Çeviren: İlhan KÖSEDAĞ
taz.am hafta sonu: Sayın Guevara, Fransız gazeteci Armelle Vincent’ın desteğiyle ağabeyiniz Ernesto’nun anılarına kavuştunuz. Şu anda Almanca çeviri olarak mevcut olan “Kardeşim Che” kitabında -Armelle Vicent’in- ne gibi bir rolü oldu?
Juan Martín Guevara: Armelle yıllar önce Fransız dergisi L ‘Amateur de Cigare için benimle röportaj yaptı. O zamanlar Arjantin’deki Küba Havana purolarının resmi temsilcisiydim. Ama 2009 yılından itibaren kardeşim hakkında konuşmaya başladım. Sonra yeniden bana geldi. Anılarımı kaydetti, anlatım için bir mimari yaptı ve kitabı Fransızca yazdı. Amacım Che’yi kitapla insanlaştırmaktı. Bu yüzden aileden bahsetmek, babası ve annesi olan insanlara göstermek benim için de önemli.
taz.am hafta sonu: Son sayfalarda, Che’nin ölümünden sonra ünlü ağabeyi hakkında artık kamuoyuna açıklama yapmayan kız kardeşiniz Celia’nın kitap projesinden haberi olmadığını söylüyorsunuz. Yayına nasıl tepki verdi?
Juan Martín Guevara:Kitap hakkında hiçbir şey bilmiyor.
taz.am hafta sonu: Birbirinizle konuşmuyor musunuz?
Juan Martín Guevara: Konuşuyoruz ama başka şeylerden. Ancak kitap çok yakında Buenos Aires’te çıktığında öğrenecek. Henüz Arjantin’de mevcut değil.
taz.am hafta sonu: Notlarınızın yardımıyla devrimin simgesi olan kardeşinizin çocukluğundan ve gençliğinden pek çok ayrıntı öğrenilebilir. Ama aynı zamanda, uyumsuz ebeveynlerle oldukça sıra dışı bir ailenin çok yönlü imajını da görülebilir. Sizce anne ve baba Ernesto’nun kişiliğini ve sonraki yaşamını nasıl etkiledi?
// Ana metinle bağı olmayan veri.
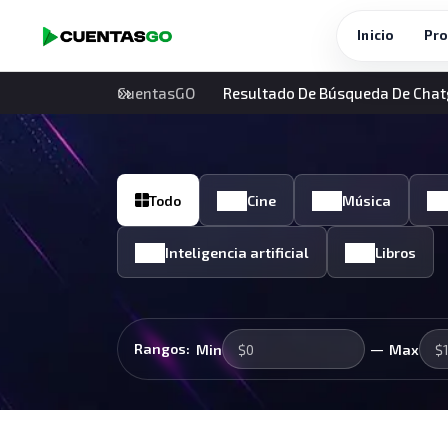
Inicio
Pro
CuentasGO
Resultado De Búsqueda De Chat
Todo
Cine
Música
Inteligencia artificial
Libros
—
Rangos:
Min
Max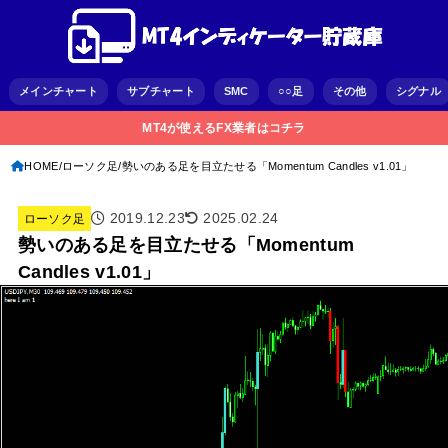
メインチャート
サブチャート
SMC
○○足
その他
シグナル
MT4が使えるFX業者はコチラ
HOME
ローソク足
勢いのある足を目立たせる「Momentum Candles v1.01」
2019.12.23
2025.02.24
ローソク足
勢いのある足を目立たせる「Momentum
Candles v1.01」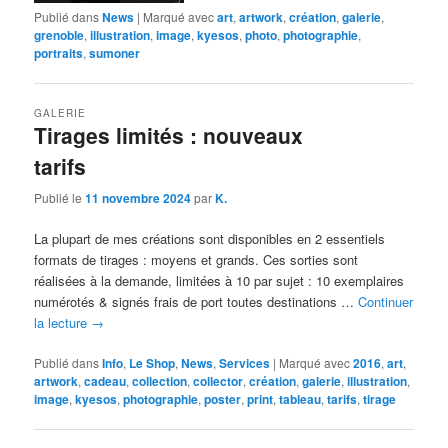
Publié dans
News
|
Marqué avec
art
,
artwork
,
création
,
galerie
,
grenoble
,
illustration
,
image
,
kyesos
,
photo
,
photographie
,
portraits
,
sumoner
GALERIE
Tirages limités : nouveaux
tarifs
Publié le
11 novembre 2024
par
K.
La plupart de mes créations sont disponibles en 2 essentiels
formats de tirages : moyens et grands. Ces sorties sont
réalisées à la demande, limitées à 10 par sujet : 10 exemplaires
numérotés & signés frais de port toutes destinations …
Continuer
la lecture
→
Publié dans
Info
,
Le Shop
,
News
,
Services
|
Marqué avec
2016
,
art
,
artwork
,
cadeau
,
collection
,
collector
,
création
,
galerie
,
illustration
,
image
,
kyesos
,
photographie
,
poster
,
print
,
tableau
,
tarifs
,
tirage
Juan Martín Guevara: Ailemizde özgürlük hayattaki en önemli şeydi, aynı zamanda okumak, bilmek ve bir şeylerle uğraşmak da vardı. Ebeveynler çok farklıydı. Babamın çok enerjisi vardı, her zaman rüya görüyor, orada burada yeni bir şeyler deniyor, ama hiçbir şeyi bitirmiyordu. Annem de yaşamsal ve uyumsuzdu ama biraz daha disiplinliydi. Ernesto, o zamanlar orta sınıf için normal olmayan bu koşullardan kısa sürede sıyrıldı. Kiliseye, orduya, aristokrasiye karşıydık. Hep karşıydık.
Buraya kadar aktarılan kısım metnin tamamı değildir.